Print every record below exactly, minus the pictures.
== EXTRACTED ENTRIES
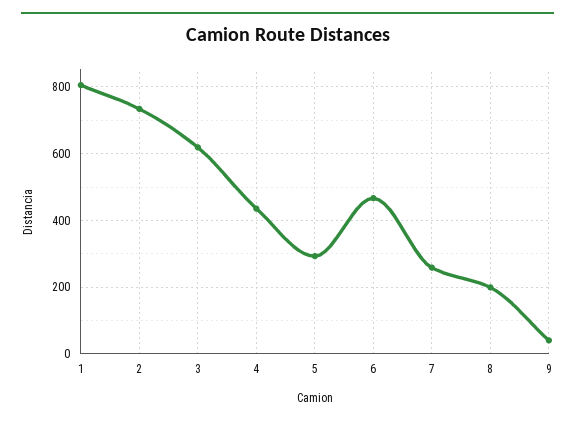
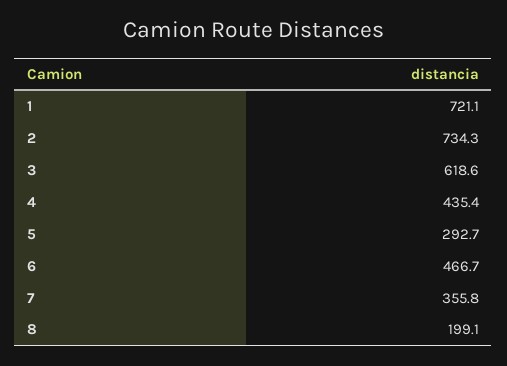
  {
-   "1": 800,
+   "1": 721.1,
    "2": 734.3,
    "3": 618.6,
    "4": 435.4,
    "5": 292.7,
    "6": 466.7,
-   "7": 260,
+   "7": 355.8,
-   "8": 199.1,
+   "8": 199.1
-   "9": 40
  }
====
=== TASK ANSWER ===
  {
-   "1": 800,
+   "1": 721.1,
    "2": 734.3,
    "3": 618.6,
    "4": 435.4,
    "5": 292.7,
    "6": 466.7,
-   "7": 260,
+   "7": 355.8,
-   "8": 199.1,
+   "8": 199.1
-   "9": 40
  }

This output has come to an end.